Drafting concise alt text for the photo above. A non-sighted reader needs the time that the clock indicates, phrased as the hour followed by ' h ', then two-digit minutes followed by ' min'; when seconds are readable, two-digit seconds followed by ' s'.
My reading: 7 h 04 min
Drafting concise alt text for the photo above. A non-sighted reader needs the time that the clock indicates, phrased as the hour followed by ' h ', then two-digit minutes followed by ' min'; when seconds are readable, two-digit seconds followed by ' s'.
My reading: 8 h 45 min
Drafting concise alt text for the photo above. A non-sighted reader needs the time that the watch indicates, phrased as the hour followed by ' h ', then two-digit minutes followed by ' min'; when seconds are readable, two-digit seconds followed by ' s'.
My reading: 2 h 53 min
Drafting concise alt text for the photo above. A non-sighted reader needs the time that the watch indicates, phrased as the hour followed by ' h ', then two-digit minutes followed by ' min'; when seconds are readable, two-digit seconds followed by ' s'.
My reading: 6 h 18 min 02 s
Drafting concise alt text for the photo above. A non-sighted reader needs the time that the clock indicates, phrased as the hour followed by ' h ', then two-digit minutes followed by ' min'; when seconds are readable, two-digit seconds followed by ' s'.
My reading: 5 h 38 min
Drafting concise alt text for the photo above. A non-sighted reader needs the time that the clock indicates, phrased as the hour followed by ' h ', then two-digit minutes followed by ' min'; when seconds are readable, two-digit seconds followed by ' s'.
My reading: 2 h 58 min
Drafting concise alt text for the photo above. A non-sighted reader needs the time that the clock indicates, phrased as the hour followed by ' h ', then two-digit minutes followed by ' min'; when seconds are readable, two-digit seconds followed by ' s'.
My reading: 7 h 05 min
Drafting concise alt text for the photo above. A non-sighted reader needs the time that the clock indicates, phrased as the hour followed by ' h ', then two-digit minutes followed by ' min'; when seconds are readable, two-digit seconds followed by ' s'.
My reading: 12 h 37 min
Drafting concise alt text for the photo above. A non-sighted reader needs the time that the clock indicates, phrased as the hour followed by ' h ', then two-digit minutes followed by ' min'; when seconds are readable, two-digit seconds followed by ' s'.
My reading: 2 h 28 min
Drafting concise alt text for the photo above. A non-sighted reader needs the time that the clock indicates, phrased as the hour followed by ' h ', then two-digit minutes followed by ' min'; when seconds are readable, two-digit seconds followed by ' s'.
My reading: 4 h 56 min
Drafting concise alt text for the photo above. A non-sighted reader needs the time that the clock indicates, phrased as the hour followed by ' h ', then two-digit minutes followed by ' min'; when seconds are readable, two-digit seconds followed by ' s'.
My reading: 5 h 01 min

+++

Description of the task: Copy all of the material above, every line unchanged and in the same order.

Output:
Drafting concise alt text for the photo above. A non-sighted reader needs the time that the clock indicates, phrased as the hour followed by ' h ', then two-digit minutes followed by ' min'; when seconds are readable, two-digit seconds followed by ' s'.
My reading: 7 h 04 min
Drafting concise alt text for the photo above. A non-sighted reader needs the time that the clock indicates, phrased as the hour followed by ' h ', then two-digit minutes followed by ' min'; when seconds are readable, two-digit seconds followed by ' s'.
My reading: 8 h 45 min
Drafting concise alt text for the photo above. A non-sighted reader needs the time that the watch indicates, phrased as the hour followed by ' h ', then two-digit minutes followed by ' min'; when seconds are readable, two-digit seconds followed by ' s'.
My reading: 2 h 53 min
Drafting concise alt text for the photo above. A non-sighted reader needs the time that the watch indicates, phrased as the hour followed by ' h ', then two-digit minutes followed by ' min'; when seconds are readable, two-digit seconds followed by ' s'.
My reading: 6 h 18 min 02 s
Drafting concise alt text for the photo above. A non-sighted reader needs the time that the clock indicates, phrased as the hour followed by ' h ', then two-digit minutes followed by ' min'; when seconds are readable, two-digit seconds followed by ' s'.
My reading: 5 h 38 min
Drafting concise alt text for the photo above. A non-sighted reader needs the time that the clock indicates, phrased as the hour followed by ' h ', then two-digit minutes followed by ' min'; when seconds are readable, two-digit seconds followed by ' s'.
My reading: 2 h 58 min
Drafting concise alt text for the photo above. A non-sighted reader needs the time that the clock indicates, phrased as the hour followed by ' h ', then two-digit minutes followed by ' min'; when seconds are readable, two-digit seconds followed by ' s'.
My reading: 7 h 05 min
Drafting concise alt text for the photo above. A non-sighted reader needs the time that the clock indicates, phrased as the hour followed by ' h ', then two-digit minutes followed by ' min'; when seconds are readable, two-digit seconds followed by ' s'.
My reading: 12 h 37 min
Drafting concise alt text for the photo above. A non-sighted reader needs the time that the clock indicates, phrased as the hour followed by ' h ', then two-digit minutes followed by ' min'; when seconds are readable, two-digit seconds followed by ' s'.
My reading: 2 h 28 min
Drafting concise alt text for the photo above. A non-sighted reader needs the time that the clock indicates, phrased as the hour followed by ' h ', then two-digit minutes followed by ' min'; when seconds are readable, two-digit seconds followed by ' s'.
My reading: 4 h 56 min
Drafting concise alt text for the photo above. A non-sighted reader needs the time that the clock indicates, phrased as the hour followed by ' h ', then two-digit minutes followed by ' min'; when seconds are readable, two-digit seconds followed by ' s'.
My reading: 5 h 01 min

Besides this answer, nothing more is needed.